## [TASK STATEMENT]
Looking through the records below, please work out how many lines contain "Bernhard". Give only that number.

○ ○ ○ ○ ○ ○ ○

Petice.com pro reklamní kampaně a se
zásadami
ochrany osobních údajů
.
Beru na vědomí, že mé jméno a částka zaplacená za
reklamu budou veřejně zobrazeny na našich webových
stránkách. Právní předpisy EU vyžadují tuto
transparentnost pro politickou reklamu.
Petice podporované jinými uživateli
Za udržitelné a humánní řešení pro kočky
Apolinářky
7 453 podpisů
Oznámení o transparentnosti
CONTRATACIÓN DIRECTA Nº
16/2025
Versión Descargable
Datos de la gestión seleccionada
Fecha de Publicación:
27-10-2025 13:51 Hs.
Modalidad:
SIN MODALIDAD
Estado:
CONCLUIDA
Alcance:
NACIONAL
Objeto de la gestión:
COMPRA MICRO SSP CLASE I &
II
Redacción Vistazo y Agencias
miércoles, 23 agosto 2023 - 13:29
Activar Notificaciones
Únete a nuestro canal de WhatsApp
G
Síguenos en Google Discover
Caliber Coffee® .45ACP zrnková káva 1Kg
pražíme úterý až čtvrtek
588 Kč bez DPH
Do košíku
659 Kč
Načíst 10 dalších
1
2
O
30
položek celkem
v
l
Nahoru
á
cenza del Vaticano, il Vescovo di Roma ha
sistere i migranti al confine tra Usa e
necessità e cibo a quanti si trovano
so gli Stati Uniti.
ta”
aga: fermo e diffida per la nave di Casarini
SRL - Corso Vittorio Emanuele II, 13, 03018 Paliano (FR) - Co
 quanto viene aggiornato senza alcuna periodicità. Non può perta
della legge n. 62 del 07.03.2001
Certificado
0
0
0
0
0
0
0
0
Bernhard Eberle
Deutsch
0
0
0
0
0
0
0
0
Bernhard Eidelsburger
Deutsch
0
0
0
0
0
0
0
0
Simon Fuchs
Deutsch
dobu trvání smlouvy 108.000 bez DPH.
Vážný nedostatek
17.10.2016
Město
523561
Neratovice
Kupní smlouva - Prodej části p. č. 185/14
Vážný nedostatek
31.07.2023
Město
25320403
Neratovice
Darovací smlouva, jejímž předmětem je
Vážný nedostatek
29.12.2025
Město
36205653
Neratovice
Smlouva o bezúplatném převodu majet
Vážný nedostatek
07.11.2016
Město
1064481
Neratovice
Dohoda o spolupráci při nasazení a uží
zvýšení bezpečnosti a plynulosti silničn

○ ○ ○ ○ ○ ○ ○

## [RESULT OF THIS EXERCISE]
2